Now since $(x,y)$ is a prime ideal , $\mathbb{Q}[x,y]/(x,y)$ is an integral domain. Now if we can show that $\mathbb{Q}[x,y]/(x,y)$ is a field then we are done. Not sure how to show this. If $1\in \mathbb{Q}[x,y]/(x,y)$ then we can conclude that it is a field right? So, observe that $1-f(x,y)\in \mathbb{Q}[x,y]$ and $f(x,y)\in (x,y)$ then $1-f(x,y)+f(x,y)=1\in \mathbb{Q}[x,y]/(x,y)$.

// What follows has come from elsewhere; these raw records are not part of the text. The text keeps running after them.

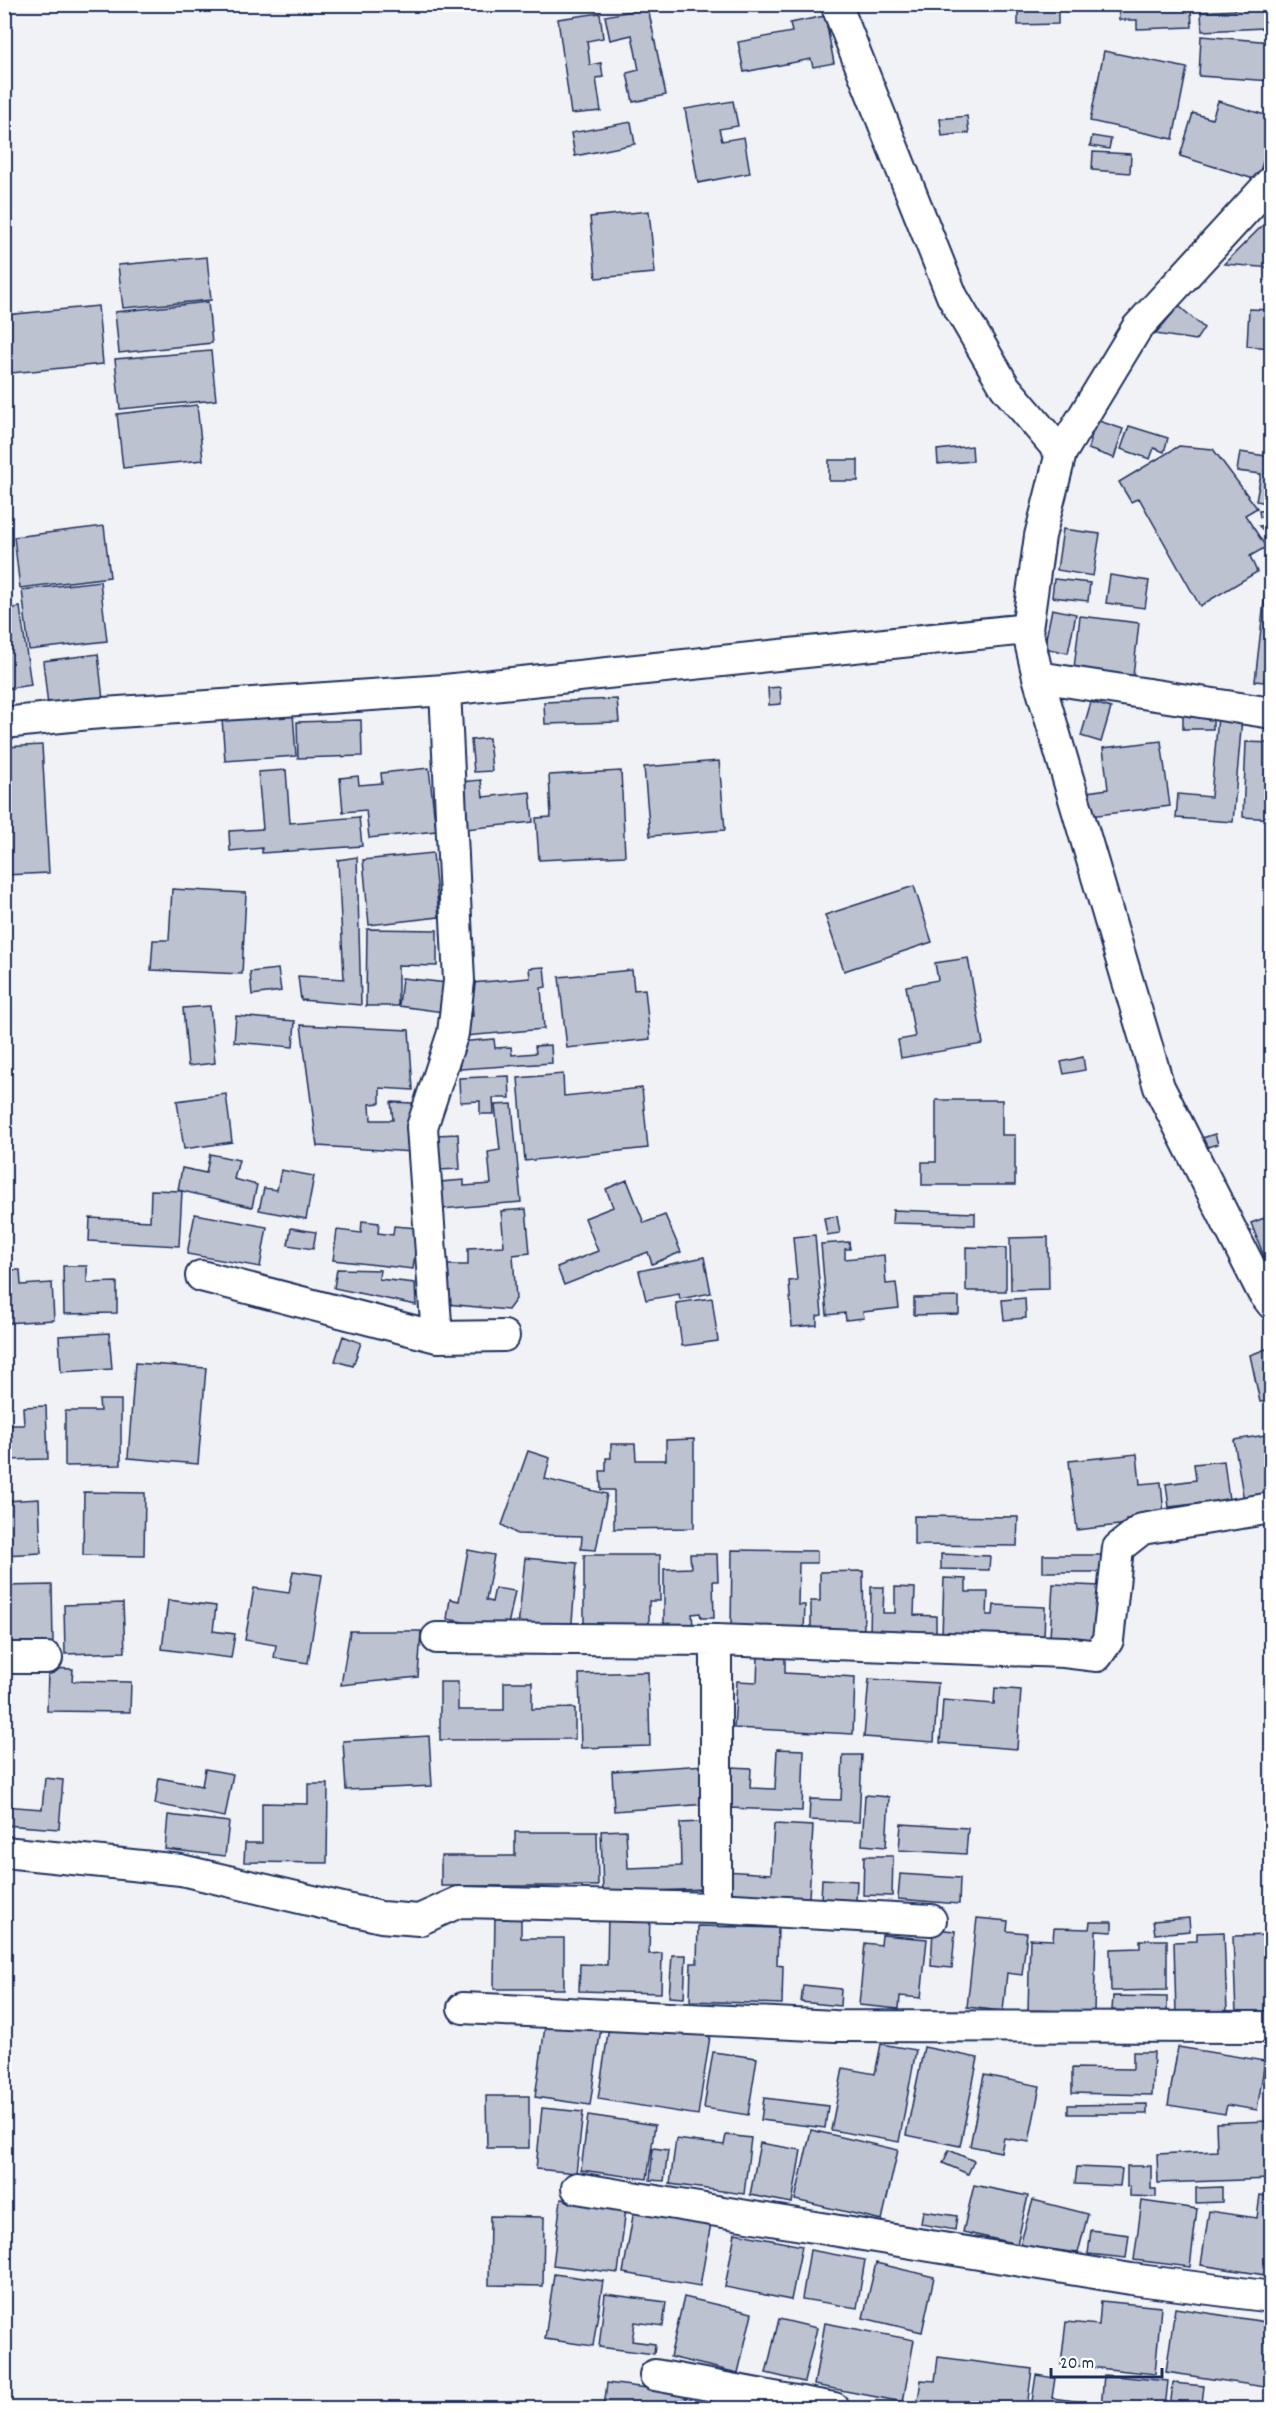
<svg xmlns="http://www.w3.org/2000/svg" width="1276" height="2413" font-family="Dekko,sans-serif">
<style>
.building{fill:#bcc2d0;stroke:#1b2f5e;stroke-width:1.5}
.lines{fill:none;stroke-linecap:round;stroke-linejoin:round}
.street-casing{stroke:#1b2f5e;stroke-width:34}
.street{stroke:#fff;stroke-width:30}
</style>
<rect width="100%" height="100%" fill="#f1f2f5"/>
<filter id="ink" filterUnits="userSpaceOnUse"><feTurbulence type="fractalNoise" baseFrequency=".0167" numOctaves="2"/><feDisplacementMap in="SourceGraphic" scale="12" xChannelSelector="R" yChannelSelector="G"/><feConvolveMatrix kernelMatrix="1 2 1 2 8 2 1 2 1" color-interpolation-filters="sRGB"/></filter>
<g filter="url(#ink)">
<!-- building -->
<path class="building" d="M409,4h23l-22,4z
M1018,4h56v7h-16v13l-40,1z
M1118,4h113v3l-40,1 1,19 -55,2v-9h-18z
M1235,4h36l-8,1 1,23 -62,3 -1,-19 34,-2z
M648,8l18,87 -33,7 -6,-29 12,-3 -7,-35 -22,5 -5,-24z
M600,13l3,25 -16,3 3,24 11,-2 2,14 -7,1 5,33 -30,3 -13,-95z
M825,16l9,47 -21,4 -2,-8 -67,13 -6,-30 54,-10 -2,-9z
M1201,36l71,6v39l-73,-5z
M1104,51l83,17 -14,71 -83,-18z
M733,101l5,25 -19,3 3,12 22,-4 6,36 -52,10 -13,-74z
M1218,101l54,16v17l-15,46 -77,-24 13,-43 19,6z
M967,116l2,17 -27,3 -2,-17z
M631,122l4,22 -60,12 -4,-23z
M1092,136l19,3 -2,10 -19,-3z
M1093,152l38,2 -1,19 -38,-3z
M649,211l6,62 -59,5 -6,-61z
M1272,216v52l-48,-4z
M207,257l4,43 -88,8 -5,-43z
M208,302l4,41 -93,10 -4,-41z
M98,306l5,58 -92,9 -6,-58z
M1179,306l25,22 -8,12 -41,-6z
M1249,309l23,1v38l-25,-2z
M211,351l5,49 -96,9 -5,-50z
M1270,367h2v22h-5z
M197,405l6,55 -80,8 -6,-54z
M1096,420l27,9 -9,29 -26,-9z
M1129,426l39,12 -4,14 -10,-4 -4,11 -29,-10z
M972,446l1,15 -35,3 -1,-14z
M1179,446l34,3 44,59 -12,7 21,32 -16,9 7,16 -57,34 -61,-108 -8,4 -12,-20z
M1240,452l32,5v47l-16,-3 5,-27 -24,-3z
M829,460h29v21h-29z
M1272,510v29l-13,-13 8,-1 -1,-8h-6l-1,-6z
M104,526l6,51 -90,11 -6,-51z
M1063,529l37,5 -7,42 -36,-6z
M1110,575l39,6 -4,27 -39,-5z
M1267,576l5,1v91l-6,-1 -2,15 -9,-1z
M1054,579l36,4 -2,18 -36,-4z
M100,581l7,60 -78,9 -7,-60z
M20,607l11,78 -27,4v-79z
M1052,609l24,5 -8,39 -24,-5z
M1080,616l59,7 -7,62 -59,-8z
M98,654l5,46 -55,6 -5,-45z
M780,687l1,17 -12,1 -1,-17z
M617,699l2,23 -74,2 -1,-22z
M1091,702l20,6 -10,34 -20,-6z
M293,713l3,43 -71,5 -3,-43z
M1183,715l30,1v13h-30z
M1218,716l24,2 -9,104 -57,-4 2,-24 33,3z
M361,720l1,36 -64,2 -1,-36z
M489,738l3,33 -18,1 -3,-32z
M1161,741l9,65 -80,10 -3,-24 21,-3 -5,-41z
M1246,742l26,1v76l-29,-2z
M42,745l7,128 -45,2v-128z
M719,761l6,69 -75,6 -6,-69z
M429,768l7,63 -67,7 -3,-28 -23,2 -3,-34 18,-2 1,9 23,-2 -1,-10z
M286,770l4,53 69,-6 3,29 -100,7v-5l-32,3 -1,-20 34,-2 -5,-57z
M621,771l4,85 -86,4 -3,-42 15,-1 -2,-42z
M481,780l2,17 47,-5 3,30 -68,7 -5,-47z
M433,853l6,64 -70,8 -6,-65z
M357,857l4,148 -60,-5 -3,-24 46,3 -6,-119z
M914,886l18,56 -88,29 -19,-56z
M172,889l74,4 -4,81 -91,-4 2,-30h16z
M367,929l70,1v36l-39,-1v41h-32z
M968,958l15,86 -82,14 -3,-18 17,-3 -9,-51 32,-6 -3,-17z
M544,967l2,20 -5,1 3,41 -79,7 -1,-19 9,-1 -2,-33 59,-5 -1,-10z
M278,969l3,22 -29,4 -2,-23z
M632,970l2,20 11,-1 5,50 -83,9 -8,-71z
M402,978l45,5 -4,29 -44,-6z
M210,1006l5,57 -27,3 -5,-58z
M236,1016l59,5 -2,26 -59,-5z
M301,1025l108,5 4,60 -33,-2v15l-10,1 1,16h22l-2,-18 21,1 1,49 -96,-6z
M494,1039l1,9 16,-1 1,8 24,-2 -1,-7 16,-1 1,18 -92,6 -2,-27z
M1083,1057l2,13 -21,4 -3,-12z
M563,1074l1,22 78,-8 6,60 -123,13 -7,-83z
M509,1076l1,22h-17l1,16h-14v-13l-20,1 -1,-24z
M226,1094l6,48 -48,7 -7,-48z
M936,1100h66v35h13v50h-93v-23h14z
M512,1104l9,98 -79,7 -2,-27 24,-2v6l27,-2 -3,-32 12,-2 -5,-45z
M458,1134l2,35 -22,1 -2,-35z
M1215,1134l3,10 -22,6 -3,-9z
M1272,1138v15l-5,-14z
M210,1154l29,6 -5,19 23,6 -5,22 -74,-17 4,-22 24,5z
M281,1170l33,6 -8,43 -47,-9 5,-22 13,2z
M627,1180l17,43 21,-8 16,37 -29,12 -4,-12 -84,33 -7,-18 41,-16 -13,-33 28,-11 -7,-18z
M151,1190l31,1 -3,55 -90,-5 1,-23 60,3z
M526,1209l4,44 -17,2 3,44 -8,11 -61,-6 -1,-39h22v-17l36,-2 -3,-35z
M893,1210l82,3v12l-83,-2z
M195,1214l72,13 -7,40 -73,-13z
M1272,1215v56l-2,1 -19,-49z
M837,1216l3,17 -13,2 -3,-17z
M362,1221l17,2 -1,10 15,2 1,-9 24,2 -5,41 -80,-9 4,-30 24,3z
M291,1228l25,4 -3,17 -25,-4z
M815,1235l7,80 -5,1v9l-25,2 -3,-46 8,-1 -4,-43z
M1048,1237l1,52 -38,1 -1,-52z
M849,1242l1,7h-5v10l39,-4 2,29 10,-1 3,25 -36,4 1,6 -18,2 -1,-7 -18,2 -6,-71z
M966,1247l40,1v43h-40z
M704,1257l7,36 -31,6 -1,-5 -33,6 -7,-29z
M63,1266h24v17l30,-1v31l-53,1z
M337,1269l43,1 -1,9 36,4 1,22 -82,-17z
M4,1270h16l1,15 31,-2 2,37 -50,3z
M959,1297v17l-45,1v-17z
M712,1298l6,43 -36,5 -6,-43z
M1025,1298l1,20 -22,2 -2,-20z
M109,1333l3,36 -51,3 -2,-36z
M343,1336l18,7 -8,23 -18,-5z
M1269,1348l3,4v49l-12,1 -10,-47z
M135,1363l71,5 -8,96 -70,-6z
M99,1400h22v65l-56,1v-55h35z
M46,1406l2,53 -44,1v-35h20l-1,-18z
M1272,1434v64l-28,3 -10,-61z
M694,1439v89l-80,1v-39h-13l-1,-19h6v-13h5v-14h24l1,16h30v-20z
M528,1451l22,7 -5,21 62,15 -11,56 -15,-1 1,-13 -65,-2 -15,-9z
M1137,1454l3,30 21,-2 3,33 -38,4 1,5 -50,6 -8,-69z
M1224,1461l5,39 -60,7 -3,-23 30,-4 -2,-16z
M84,1492l61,1 -1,63 -61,-1z
M39,1499l2,54 -37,2v-54z
M914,1516l104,1 -1,29 -103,-1z
M468,1550l26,5 -8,45 6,2 3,-14 20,3 -8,39 -60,-11 3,-20 9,2z
M732,1550l85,1v12h-18l-1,42h7l-1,27 -73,-1z
M690,1554h27l1,27h-5l1,37h-13l-1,-5 -8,1 1,12h-29v-57l27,-1z
M941,1554l49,2 -1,14 -48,-1z
M584,1555h76v46h-11v26h-65z
M1043,1555h60v17h-60z
M525,1558l52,5 -6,70 -53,-5z
M293,1571l29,4 -14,88 -34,-5 2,-13 -31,-5 9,-52 35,5z
M863,1571l1,61 -53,-1v-30h9v-29z
M944,1578l22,1v13h22l-1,23h6l1,-10 51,2 -1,32 -102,-4z
M1053,1584l47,2 -3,55 -47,-3z
M52,1585l1,59 -49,1v-59z
M871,1587h13l-1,26h12v-26l20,1 -1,27 22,1v19h-66z
M168,1600l48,6 -3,25 22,3 -4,24 -69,-9z
M123,1603l2,49 -60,2 -1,-49z
M350,1631h71l-3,46 -77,8z
M758,1656l27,1v16l70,4 -2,57 -119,-6 3,-47 20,1z
M48,1668l25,1 -1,12 59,1 -1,30 -83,-1z
M648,1672l2,74 -69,2 -2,-74z
M869,1679l69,4 -4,59 -70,-5z
M440,1682h18v28h46v-28h28v27l43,-1v31l-135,1z
M995,1688l26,2 -4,59 -77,-6 3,-43 51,4z
M429,1736l3,50 -86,4 -3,-49z
M777,1749l27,1 -2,61 -73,-3 2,-41 20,1 -1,20 25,1z
M843,1755h19l-3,67 -50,-2 1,-21 31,1z
M705,1765l3,39 -94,7 -2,-40z
M205,1769l28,5 -8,43 -70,-13 4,-26 43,8z
M45,1778l18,2 -4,49 -55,-4v-19l38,3z
M308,1784h20l-1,79 -83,-1 1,-19h17v-40l46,1z
M865,1795l24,2 -3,50 -24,-2z
M168,1815l61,7 -4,34 -60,-7z
M702,1822l2,67 -101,4 -2,-62 25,-1 2,38 53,-2 -1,-43z
M774,1824l39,2 -4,72 -86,-4 2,-23 46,3z
M901,1824l67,4 -2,26 -67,-4z
M515,1832h82l1,54h-157v-30h74z
M864,1856h29l-1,40 -29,-1z
M900,1874l60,4 -1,26 -61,-5z
M822,1879l35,2 -1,20 -35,-1z
M495,1911h26v27h43v51h-70z
M608,1914l42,1 -1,39 13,-1 -1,40 -82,-2 1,-27 27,1z
M977,1918l31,3 -1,10 20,2 -5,42 -15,-2 -4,38 -36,-4z
M1189,1918l1,13 -35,3 -2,-13z
M1090,1922h22v10l-16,-1 -2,81 -66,-2 2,-71 23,1 1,-12 35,1z
M698,1926l80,2 -1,37 6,1 -1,38 -92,-3 1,-38h6z
M933,1929l22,2 -3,37 -21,-2z
M1224,1932l3,80 -51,2 -2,-72 23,-1v-8z
M882,1935l45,4 -6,59 -21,-2 -1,13 -40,-4 6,-62 16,2z
M1272,1935v79l-36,1 -3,-79z
M1140,1940h27v50l-56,1 -1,-42 30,-1z
M672,1955h14l-2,43 -15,-1z
M803,1985l38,4 -1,17 -39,-4z
M1113,1996l54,1v15l-55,-2z
M546,2020l55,8 -11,77 -55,-8z
M610,2020l100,16 -12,79 -100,-16z
M881,2044l35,6 -17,92 -68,-12 12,-62 32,6z
M924,2047l54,11 -18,88 -54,-11z
M1178,2047l87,14 -8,49 -30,-5 -2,9 -57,-9z
M713,2052l44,6 -9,57 -44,-7z
M1133,2052h21l-2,43 -80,-2v-25l61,1z
M984,2075l56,11 -11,56 -25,-4 -3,14 -31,-6z
M486,2096h43v52h-42z
M764,2098l64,8 -3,22 -64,-8z
M1147,2104v10h-79v-9z
M542,2108l41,4 -7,61 -40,-4z
M588,2115l67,10 -8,54 -66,-9z
M1268,2121l3,58 -113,4 -1,-29 60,-3 -1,-28z
M811,2130l87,20 -16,70 -87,-20z
M726,2135l25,3 -7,56 -74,-10 6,-45 48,6z
M760,2143l41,7 -9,53 -42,-8z
M653,2148l15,2 -4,31 -14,-1z
M949,2150l25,11 -6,13 -25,-11z
M1127,2166h24v23h5v8l-26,-1v-10l-3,1z
M1077,2167l45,2 -2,17 -45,-2z
M974,2185l54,11 -11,48 -54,-12z
M1222,2187v15l-26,1v-15z
M1260,2195l12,2v79l-71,-11 8,-54 48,7z
M561,2199l65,9 -8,65 -65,-8z
M1033,2200l55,14 -10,39 -58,-8z
M1142,2201l55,8 -7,58 -56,-7z
M634,2210l77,13 -11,63 -77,-13z
M923,2211l34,5 -2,14 -34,-6z
M490,2216l54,1 -1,69 -54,-1z
M1091,2230l38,5 -3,23 -38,-4z
M735,2233l67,13 -11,54 -66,-13z
M810,2250l55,10 -8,48 -55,-9z
M876,2263l58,14 -12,55 -59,-14z
M554,2274l49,7 -10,65 -48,-7z
M605,2294l61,8 -3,24 -28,-4 -3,19 23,3 -1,10 -55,-7z
M684,2297l68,16 -14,60 -68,-16z
M1101,2301l60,6 -6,67 -94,-10 5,-42 33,3z
M1175,2308l97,15 -1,65 -105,-16z
M779,2319l38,9 -13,54 -38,-9z
M825,2323l89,17 -11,62 -89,-17z
M938,2357l94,12 -5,39h-110l4,-28 14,1z
M1036,2375l19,3 -3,20 29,4 -1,6h-49z
M1104,2375l64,6 -3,27h-64z
M607,2383l80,10 -2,15h-81z
M1173,2383l31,3 -2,17 47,5h-79z"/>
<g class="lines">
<defs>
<path id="street" d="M836,4l116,292 53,91 56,66
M1272,181l-135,147 -76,125 -21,83 -13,93 11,48 121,410 103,204 10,13
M1038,677l234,36
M4,723l85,-9 356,-24 582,-61
M201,1276l236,61 67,-1
M437,1337l-15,-210 31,-94 6,-52 -14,-291
M437,1638l279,2 348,12 33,4 11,-16 10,-92 24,-19 130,-21
M4,1658h43
M4,1852l177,18 200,47 38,3 40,-18 257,6 215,12
M716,1908v-268
M463,2008l372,18 437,1
M577,2188l554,91 141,18
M655,2375l179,33"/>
</defs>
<!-- street casing -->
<use href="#street" class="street-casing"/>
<!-- street -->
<use href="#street" class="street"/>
</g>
</g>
<!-- margin -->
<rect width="1276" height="2413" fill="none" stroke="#fff" stroke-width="24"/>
<rect x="12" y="12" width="1252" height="2389" fill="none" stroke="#1b2f5e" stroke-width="2" filter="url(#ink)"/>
<!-- scale -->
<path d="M1051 2368v9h111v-9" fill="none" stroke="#1b2f5e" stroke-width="3"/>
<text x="1060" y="2368" font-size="18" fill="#1b2f5e" stroke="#ffffff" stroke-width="4.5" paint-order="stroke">20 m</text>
</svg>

$(x,y)$ is not principal in $\mathbb{Q}[x,y]$. Observe that $(x,y)=\{xp(x,y)+yq(x,y)| p(x,y),q(x,y)\in \mathbb{Q}[x,y]\}$. Assume by way of contradiction that $(x,y)=(a(x,y))$ for some $a(x,y)\in \mathbb{Q}[x,y].$ Since $x\in (a(x,y))$ there must be $p(x,y)$ such that $x=p(x,y) a(x,y).$ Since degree $x$= degree $p(x,y)$+degree $a(x,y)$ we conclude that $p(x,y)$ must be a constant polynomial. I don't know how to continue from here.
Also, if there is a simple proof for this problem please share it with me. Thank you.